Award winning writer Joyce Carol Thomas, the author and illustrator of more than 50 children's books and winner of the National Book Award for Children's Fiction in 1983, was born in 1938 in Ponca City and was the fifth of nine children born into a family of cotton pickers. Although Thomas was about 10 when her family moved from Ponca City to California, she has always considered herself an Oklahoman and her memories of life in Ponca City and the surrounding areas have inspired much of Thomas' award-winning fiction, poetry and plays. Four of Thomas' novels are set in Ponca City: Marked by Fire (1982), Bright Shadow (1983), The Golden Pasture (1986) and The House of Light (2001).
"I grew up in Ponca City, where my family lived on the black side of town," says Thomas. "There was a park dividing the black side from the white side, and to get to the white side or downtown you had to walk through that park. For the first several years of my life I rarely went over to that part of town. So you see, this Oklahoma community was a very sheltered place for me."
Thomas remembers the strength of the African American community in Ponca City. "In my community there were many beautiful moments connected with church and the extended responsibility of adults for children. This was very evident in my life and my friends' lives. Any adult could chastise you if you were caught doing something you weren't supposed to be doing. There was also a sense of pride in the achievements of any child, and everybody shared in that."
Thomas credits her storytelling ability to her mother. "She was a great storyteller," says Thomas. "Every year when we went out to pick cotton in Red Rock, the women told stories at night to entertain us. My mother, who was the lead teller, specialized in really scary stories. I remember that one of the women would slip away and put on a sheet, and when my mother reached the scariest part of the story, this woman would run out of the house in her sheet and scare us half to death."

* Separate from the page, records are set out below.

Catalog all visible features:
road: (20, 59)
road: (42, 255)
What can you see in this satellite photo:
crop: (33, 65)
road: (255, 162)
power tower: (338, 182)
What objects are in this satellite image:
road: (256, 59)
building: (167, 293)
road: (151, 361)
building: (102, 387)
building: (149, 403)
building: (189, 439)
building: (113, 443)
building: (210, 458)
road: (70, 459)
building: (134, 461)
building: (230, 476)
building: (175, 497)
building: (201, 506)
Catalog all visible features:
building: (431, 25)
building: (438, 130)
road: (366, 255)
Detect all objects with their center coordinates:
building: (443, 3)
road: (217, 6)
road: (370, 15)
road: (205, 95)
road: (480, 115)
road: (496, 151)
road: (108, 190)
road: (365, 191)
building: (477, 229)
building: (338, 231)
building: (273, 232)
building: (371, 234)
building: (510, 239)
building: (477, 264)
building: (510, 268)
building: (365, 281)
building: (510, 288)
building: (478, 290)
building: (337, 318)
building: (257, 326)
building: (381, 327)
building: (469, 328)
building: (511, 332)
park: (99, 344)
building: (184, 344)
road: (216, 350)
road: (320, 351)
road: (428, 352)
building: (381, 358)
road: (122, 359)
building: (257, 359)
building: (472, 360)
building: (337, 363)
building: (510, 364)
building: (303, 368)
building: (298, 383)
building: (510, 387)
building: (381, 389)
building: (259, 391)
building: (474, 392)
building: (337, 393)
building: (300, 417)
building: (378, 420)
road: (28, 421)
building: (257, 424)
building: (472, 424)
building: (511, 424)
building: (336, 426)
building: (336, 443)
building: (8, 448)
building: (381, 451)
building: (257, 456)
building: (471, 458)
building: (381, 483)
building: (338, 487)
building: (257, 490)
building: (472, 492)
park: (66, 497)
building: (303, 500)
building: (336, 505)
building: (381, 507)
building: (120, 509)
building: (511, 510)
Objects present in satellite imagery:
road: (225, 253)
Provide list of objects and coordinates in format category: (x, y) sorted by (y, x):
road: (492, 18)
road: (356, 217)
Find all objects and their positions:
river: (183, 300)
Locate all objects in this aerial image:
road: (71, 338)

Thomas was still in grade school when she won her first writing prize — a school essay contest — but Thomas says that the local paper would not include her in the winners because "they just didn't value what black children did. We simply weren't considered to be in competition with the white youngsters." Rather than become angry or discouraged, Thomas preferred simply to face the situation and move on. Since those early days Thomas' fiction, poetry and plays have received recognition and awards. Her first novel, "Marked by Fire," won the National Book Award for Children's Fiction in 1983, Thomas has won three Coretta Scott King awards from the American Library Association, she was Oklahoma Poet Laureate from 1996 to 2000, she won a Teacher's Choice Award in 1999 and now Thomas is being inducted into the Oklahoma Writers Hall of Fame this week at a ceremony at the Philbrook Museum of Art. After her induction, Thomas will be appearing as part of the Oklahoma Landscapes project and will be launching a statewide reading campaign focusing on Oklahoma authors.
The Ponca City News reports that Thomas was in Ponca City in 2001 to autograph copies of her books at Brace Books and to talk about her latest book “House of Light,” that takes place in Ponca City and centers around Dr. Abyssinia Jackson, a regal, nurturing woman possessed of remarkable healing powers. "Part lively novel, part sermon, this story of the black community in Ponca City, Oklahoma, pulls you in with the beat of the prose, the love and sorrow of the people, the changes that transform things," wrote Booklist.
Thomas' first novel, "Marked by Fire," which won the National Book Award for Children's Fiction in 1983 is based on a girl who is struck mute after being raped. "Despite a brutal rape and her subsequent abandonment by her father, the girl is buoyed up by her network of stalwart female friends," writes Jennifer Duke-Sylvester. "She overcomes these difficult events to become a strong young woman and pursue a medical education." Thomas says the book was based on a true story. "Once there was a young girl who got raped in the yard behind the schoolhouse. Before the rape, she'd had beautiful penmanship, but after the rape she couldn't write at all. She had to learn to walk again and to hold a pencil. That something like this could happen must have made quite an impression on me. I'm sure I was thinking, 'Where is God in all this?'"
Thomas balances the darkness in her stories with messages of hope and redemption and her stories have a strong religious aspect. "People will do horrible things to other people, and there is no way to explain it away. So I write about these things as a kind of warning, to tell young people there is a darkness in the world," says Thomas. "I know that life can be ugly, but it also can be beautiful."
We honor Joyce Carol Thomas for her remarkable achievements and take pride in the fact that Thomas uses her years growing up in Ponca City as background for many of her books. Congratulations to Joyce Carol Thomas for her induction into the Oklahoma Writers Hall of Fame. Ponca City is proud of you.
I recently picked up this book ("Marked by Fire") from the library, never having heard of it or its author before. I think it was out on display.
I must say, reading it for the first time, I was captivated.
Thomas seems to capture the heart of your community. She writes a very realistic, heartbreaking, yet hopeful book. The rhythm of the storytelling portions are beautiful. Both when the women recount Abby's birth, and Abby's own storytelling later on in the novel.